3.3 – Do contraditório

Este princípio que também norteia o processo administrativo disciplinar exige que “em cada passo do processo as partes tenham a oportunidade de apresentar suas razões e suas provas, implicando, pois, a igualdade entre as partes”.(2)
Seria o mesmo que dizer que a cada ato produzido por uma das partes caberá igual direito da outra de a ele se opor ou de lhe dar sua versão ou mesmo a interpretação jurídica que lhe pareça correta. Daí resulta o caráter dialético do processo, que caminha através de constantes contrariedades a serem sintetizadas no ato final da conclusão do procedimento.
Poder-se-ia dizer que no processo administrativo não existem partes distintas, já que, se de um lado temos o acusado, de outro temos a própria Administração, a qual, além de encarregada do julgamento final, é também a parte acusatória. Assim, não haveria o contraditório, pois, de um lado haveria o servidor e de outro propriamente ninguém e ao mesmo tempo o próprio juiz da causa. Nada obstante, o que se verifica é que normalmente a autoridade encarregada da aplicação da possível sanção nomeia uma comissão processante, que se encarrega de apurar a falta, opinando, ao final, pela absolvição do servidor ou pela aplicação de determinada sanção, ao que não está adstrita a autoridade competente, que deve formar sua livre convicção e, fundamentando-a, tomar o caminho que lhe pareça adequado. Em conseqüência, de um lado teríamos o acusado e de outro a própria comissão processante, que seria encarregada da acusação e do próprio andamento do processo, muito embora outra seja a autoridade que, ao final, aplicaria a penalidade.
Aliás, aconteceria coisa semelhante no Processo Penal, onde uma das partes, em geral, é o Ministério Público, órgão estatal, e o julgamento final é proferido pelo juiz, também representante do mesmo Estado.
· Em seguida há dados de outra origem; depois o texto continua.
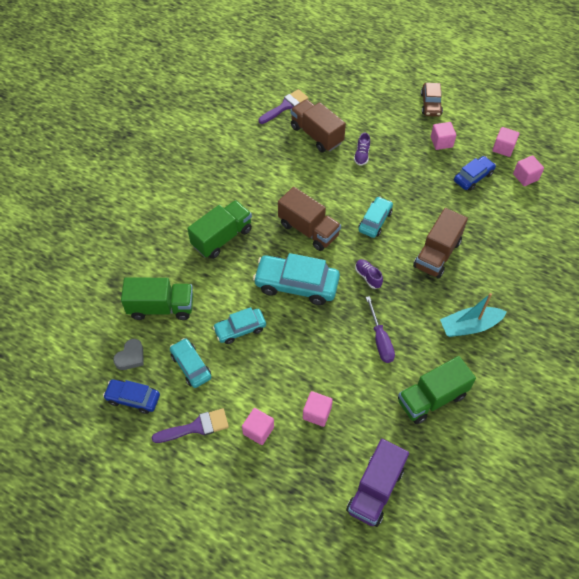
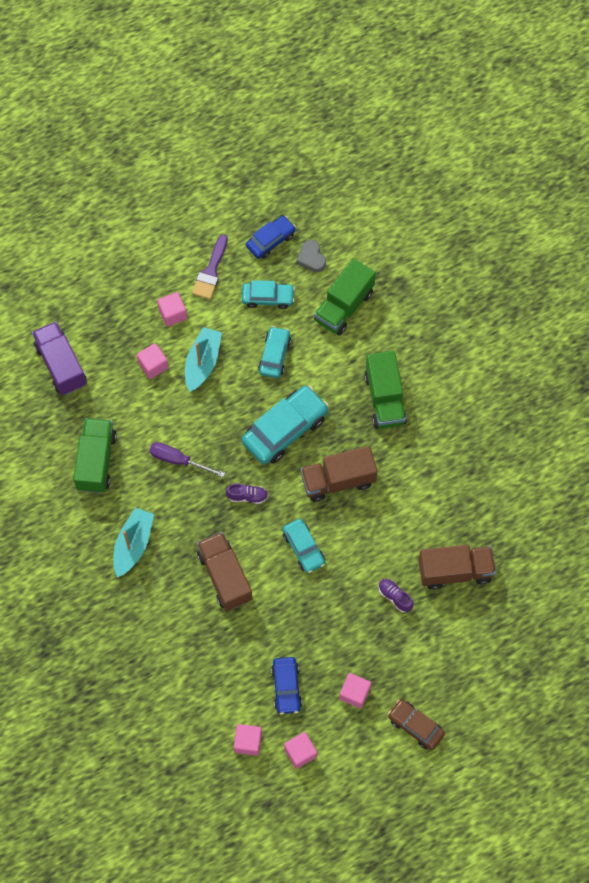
camera: 125 degrees right, 10 degrees up
(285, 106) = (519, 567): purple brush -> none
(286, 377) = (202, 363): none -> turquoise boat

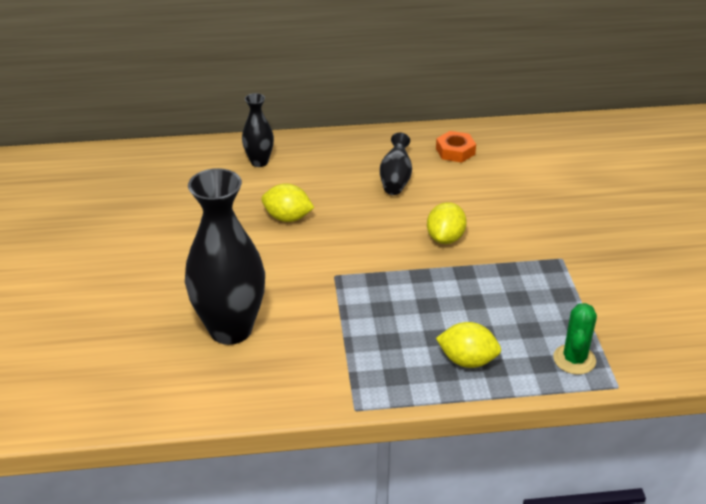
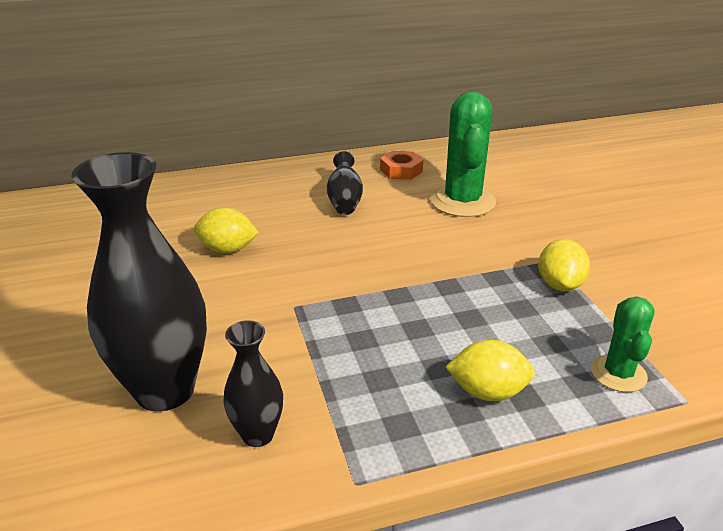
camera: 10 degrees left, 5 degrees down
(259, 162) = (189, 197): black vase -> black vase (258, 434)
(445, 238) = (416, 253): yellow lemon -> yellow lemon (559, 284)
(502, 191) = (462, 201): none -> green cactus

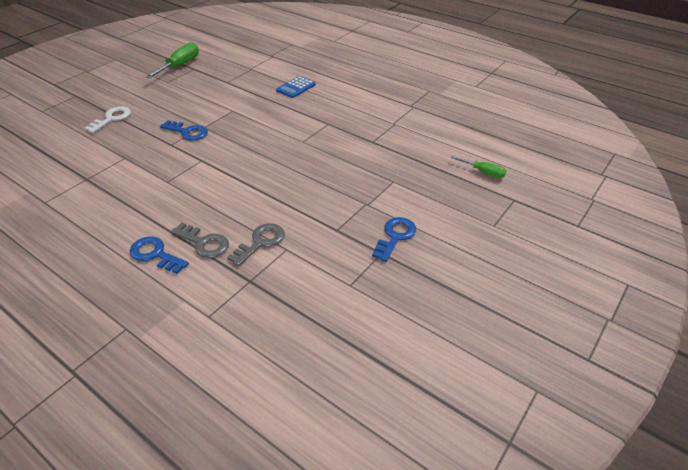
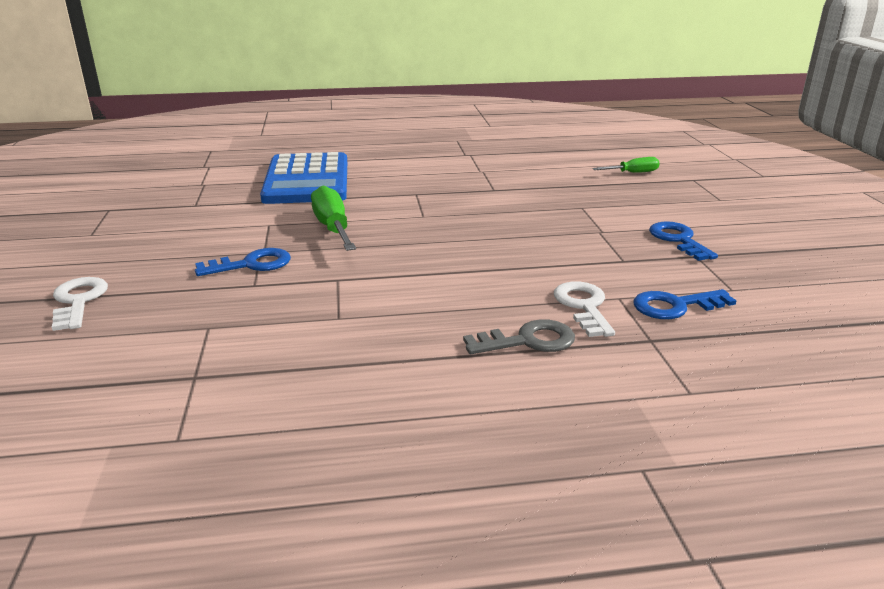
camera: 45 degrees left, 15 degrees down
(155, 254) = (498, 384): blue key -> blue key (675, 306)
(180, 65) = (75, 213): green screwdriver -> green screwdriver (333, 228)
(260, 242) = (583, 306): grey key -> white key
(296, 87) = (307, 180): blue calculator -> blue calculator, size x2.18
3.4 – Do devido processo legal

O due process of law é o princípio que impõe a impossibilidade de abstenção de certas condutas formais e obrigatórias para garantia dos acusados contra os arbítrios da Administração Pública, assegurando-lhes a observância do rito procedimental estabelecido em lei, o qual, conforme já ressaltado, foi previsto pelo legislador para lhes assegurar a plena defesa.
Desta forma, o devido processo legal é aquele em que todas as formalidades são observadas, em que a autoridade competente ouve o réu e lhe permite a ampla defesa, incluindo-se aí o contraditório e a produção de todo tipo de prova lícita que o acusado ou seu defensor entendam por bem produzir. Pode-se ver, portanto, que o contraditório, a ampla defesa e o devido processo legal são alguns dos muitos direitos e garantias individuais assegurados pela Constituição, todos eles visando o reconhecimento de princípios de um verdadeiro “Estado de Direito”, que nasceu como fruto dos movimentos revolucionários inglês, americano e principalmente o francês, quando se estabeleceu o princípio da legalidade, como dupla garantia: a de que o cidadão poderia fazer tudo o que a lei expressamente não lhe proibisse e a de que o Estado só poderia fazer o que a lei expressamente o autorizasse.

___________________
(*) Mestrando em Direito do Estado pela Universidade de São Paulo, Professor da Faculdade de Direito da Universidade de Ribeirão Preto e do Curso Forensis. Obs.:

NOTAS EXPLICATIVAS
(1) Por exemplo, os despachantes policiais, que se sujeitam ao “Serviço de Fiscalização de Despachantes”.
(2) DIÓGENES GASPARINI. In “Direito Administrativo”, Ed. Saraiva, S. Paulo, 1993, pág. 606.

Um comentário:

Anônimo disse...

Ao providencial anônimo

Infelizmente deletei o pequeno comentário de um anônimo, que ora reproduzo: "Que cabeça pequena!"
Não sei se a razão dele se prendeu ao meu comentário inicial, alterado no seu sentido porque eu esqueci de grafar a palavra "violação" onde está agora posta. Realmente, a falta da palavra tornou-se fatal ao verdadeiro entendimento do meu intróito. Já consertei.
Peço desculpas e agradeço ao leitor anônimo porque, em se tratando de texto primoroso e de terceiro, creio que a discordância dele deve ter sido em consequência do meu lapso. Não fosse o comentário, eu não teria percebido o erro.